See that big number up there? It’s the current bitcoin-tulip exchange rate. Based off the weighted price of bitcoin from the currency exchange website Mt. Gox, and updated every 15 minutes, it calculates just how many tulips you could buy with one bitcoin.
As of publication, the number was in the 700s.
It’s a silly way of getting at a serious question: Is bitcoin a bubble? The digital currency has now been the subject of a giddy U.S. Senate hearing, a Federal Reserve economist’s advisory letter, and oodles of bemused press. Since briefly losing value when law enforcement shut down the online black market Silk Road in October, the currency’s value has almost unstoppably climbed. A single bitcoin—little more than $13 a year ago—now costs over $1000.
“All I can say is that the crash is going to be great,” proclaimed technology writer Adrian Chen in the New York Times last week. “Bitcoin is too dependent on speculative mania to be of practical use as a currency.”
Bitcoin's sudden rise has people thinking about the ludicrous heights that tulips achieved in the Netherlands in the 1630s. At the peak of that bubble, a single tulip bulb could cost more than ten times a craftsman’s annual salary. While some of these prices were “justified” by market forces—the rarest breeds were enviable luxury goods—the speculation bore common tulips aloft too, raising their price 26 times in January 1637 before, a week later, it fell to one-twentieth of the peak price.
“This is worse than the tulip mania,” a former Dutch central bank president said yesterday about bitcoin. “At least then you got a tulip [at the end], now you get nothing.”
What does speculation like that look in action? The Atlantic investigates. Here are some charts.
As of today, you can buy more than 700 tulips with one bitcoin. That’s a precipitous rise in value—at the beginning of October 2013, you couldn’t even buy 90 tulips with one bitcoin.
Look at that recent spike! Look at the growth just in 2013! It’s ridiculous.
Now: My methods aren’t scientific. In trying to calculate the price of a single tulip stem, I consulted a major floral online retailer, a local florist, and a tulip grower in California. They variously presented the price of a single flower at $1.66, $1.50, and $1.00. I’ve settled here, imprecisely, on the gloriously accurate median of $1.50/tulip.

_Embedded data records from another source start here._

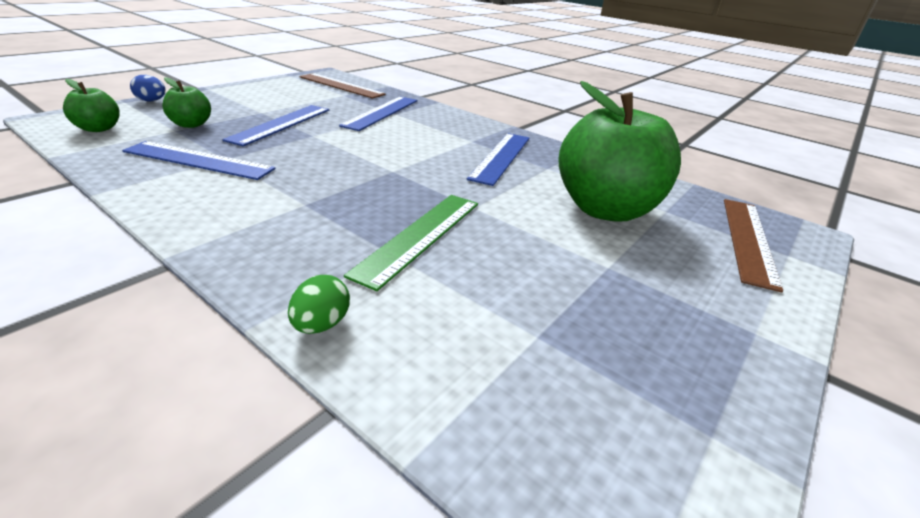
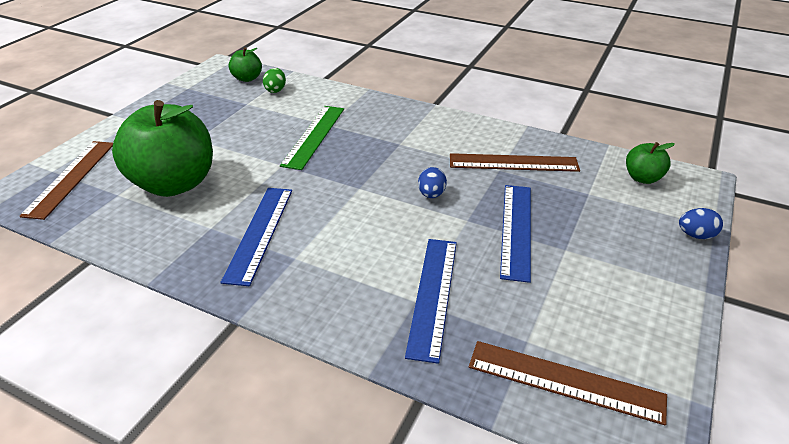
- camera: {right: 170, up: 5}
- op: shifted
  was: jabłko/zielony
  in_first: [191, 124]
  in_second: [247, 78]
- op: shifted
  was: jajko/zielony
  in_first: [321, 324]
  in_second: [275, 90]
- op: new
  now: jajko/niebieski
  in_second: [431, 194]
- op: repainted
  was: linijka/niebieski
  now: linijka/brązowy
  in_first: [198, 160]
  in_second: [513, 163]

Talking to those folks, I learned that the Dutch still dominate the modern-day political economy of tulips. Tracy Callahan, the president of Bethesda Florist in Bethesda, Maryland, estimated that 85 percent of tulips on the east coast—85 percent of those $1.50 tulips—are grown in Holland.
American florists work out bulk deals with brokers, he said, who themselves deal with growers whose families have sometimes been in the flower-growing business for centuries. After working out a deal, florists receive weekly or twice weekly shipments of tulips, each usually with 3,600 stems.
Because they’re sold privately in bulk, Callahan was reluctant to reveal the wholesale price of tulips, but said it was “significantly less than $1.50.”